In a recent NBC Republican debate in Michigan, Paul sparred with front runner former New York Mayor Rudy Giuliani on the issue, challenging the notion that the U.S. can attack nations in response to the “19 thugs” who carried out the Sept. 11, 2001, terrorist attacks.
Paul also spoke about domestic issues, laying out a vision of America where the most contentious issues would be hashed out by local governments, not the federal government.
For example, the federal government should have no role in regulating abortion or school prayer Paul said, arguing that local communities should be able to decide those difficult issues on their own.
Furthermore, Paul said that schools, airplanes and chemical plants should provide for their own private security instead of relying on the government for those services.
On the campaign trail, Paul remains a paradox. USA Today reports that while Paul has never polled above 4 percent in a national poll, he raised five times the campaign donations as former Arkansas Gov. Mike Huckabee, who placed second in the Iowa straw poll.
Paul’s $5.1 million in Internet-fueled cash put his campaign bank account ahead of Arizona Sen. John McCain.
Paul explained his popularity with young people and his ability to raise impressive campaign funds as a response to a failed government. His message of freedom, Paul told Woodruff, is very popular with young people who are disillusioned with the federal government.

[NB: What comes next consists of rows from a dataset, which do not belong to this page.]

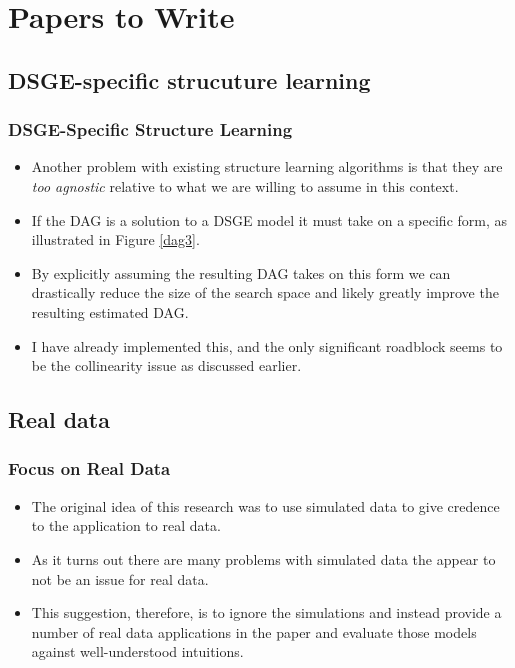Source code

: \documentclass{beamer}
\begin{document}
\section{Papers to Write}

\subsection{DSGE-specific strucuture learning}
\begin{frame}
    \frametitle{DSGE-Specific Structure Learning}
    \begin{itemize}
        \item Another problem with existing structure learning algorithms is that they are \textit{too agnostic} relative to what we are willing to assume in this context. 
        \item If the DAG is a solution to a DSGE model it must take on a specific form, as illustrated in Figure \ref{dag3}.
        \item By explicitly assuming the resulting DAG takes on this form we can drastically reduce the size of the search space and likely greatly improve the resulting estimated DAG.
        \item I have already implemented this, and the only significant roadblock seems to be the collinearity issue as discussed earlier.
    \end{itemize}
\end{frame}

\subsection{Real data}
\begin{frame}
    \frametitle{Focus on Real Data}
    \begin{itemize}
        \item The original idea of this research was to use simulated data to give credence to the application to real data.
        \item As it turns out there are many problems with simulated data the appear to not be an issue for real data.
        \item This suggestion, therefore, is to ignore the simulations and instead provide a number of real data applications in the paper and evaluate those models against well-understood intuitions.
    \end{itemize}
\end{frame}
\end{document}
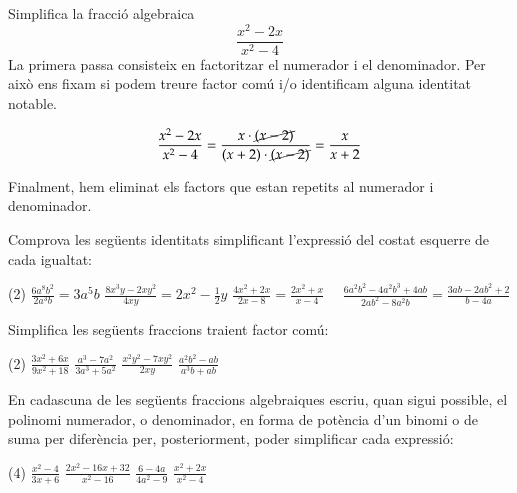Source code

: \begin{resolt}{Simplifica la fracció algebraica \[ \frac{x^2-2x}{x^2 - 4} \]}
	La primera passa consisteix en factoritzar el numerador i el denominador. Per això ens fixam si podem treure factor comú i/o identificam alguna identitat notable.
	
	\[ \frac{x^2-2x}{x^2 - 4} = \frac{x \cdot \cancel{(x-2)}}{(x + 2)\cdot \cancel{(x-2)}} = \frac{x}{x + 2} \]
	
	Finalment, hem eliminat els factors que estan repetits al numerador i denominador.
\end{resolt}
 
\begin{mylist}

\exer  Comprova les següents identitats simplificant l'expressió del costat esquerre de cada igualtat: 

\begin{tasks}(2)
	\task $\frac{6a^{8} b^{2} }{2a^{3} b} =3a^{5} b$    
	\task  $\frac{8x^{3} y-2xy^{2} }{4xy} =2x^{2} -\frac{1}{2} y$ 
	\task $\frac{4x^{2} +2x}{2x-8} =\frac{2x^{2} +x}{x-4} \quad $   
	\task  $\frac{6a^{2} b^{2} -4a^{2} b^{3} +4ab}{2ab^{2} -8a^{2} b} =\frac{3ab-2ab^{2} +2}{b-4a} $
\end{tasks}

\exer  Simplifica les següents fraccions traient factor comú:

\begin{tasks}(2)
	\task  $\frac{3x^{2} +6x}{9x^{2} +18} $   
	\task  $\frac{a^{3} -7a^{2} }{3a^{3} +5a^{2} } $   
	\task  $\frac{x^{2} y^{2} -7xy^{2} }{2xy} $   
	\task $\frac{a^{2} b^{2} -ab}{a^{3} b+ab} $
\end{tasks}


\answers[cols=1]{[$\frac{3x(x+2)}{3(3x^2+6)}=\frac{x(x+2)}{3x^2+6}$,
	$\frac{a^2(a-7)}{a^2(3a+5)}=\frac{a-7}{3a+5}$,
	$\frac{ay(xy-7y)}{2xy}=\frac{y(x-7)}{2}$,
	$\frac{ab(ab-1)}{ab(a^2+1)}=\frac{ab-1}{a^2-1}$]}


\exer[1] En cadascuna de les següents fraccions algebraiques escriu, quan sigui possible, el polinomi numerador, o denominador, en forma de potència d'un binomi o de suma per diferència per, posteriorment, poder simplificar cada expressió: 

\begin{tasks}(4)
	\task  $\frac{x^{2} -4}{3x+6} $    
	\task $\frac{2x^{2} -16x+32}{x^{2} -16} $   
	\task  $\frac{6-4a}{4a^{2} -9} $
	\task  $\frac{x^2+2x}{x^2-4}$
\end{tasks}
\end{mylist}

As the Republican primary inches closer, it looks like Paul will either have to pull off a mythical comeback or sit out the race. Paul communications director Jesse Benton confirmed that if Paul is not the Republican candidate in early 2008, he will not run as a third party candidate. Benton said that the cost of competing as a third party candidate will be too great for Paul to pull off.
In the NBC debate, Paul also said that he would not endorse any other Republican candidate for president who did not support a U.S. withdrawal from Iraq.
“No, I’m not going to support them if they continue down the path that has taken our party down the tubes,” Paul said of his fellow Republicans during the debate. “I mean, we’ve lost credibility because of all our spending, because we have violated the civil liberties of all the American people, and we have adopted the Democrats’ foreign policy.”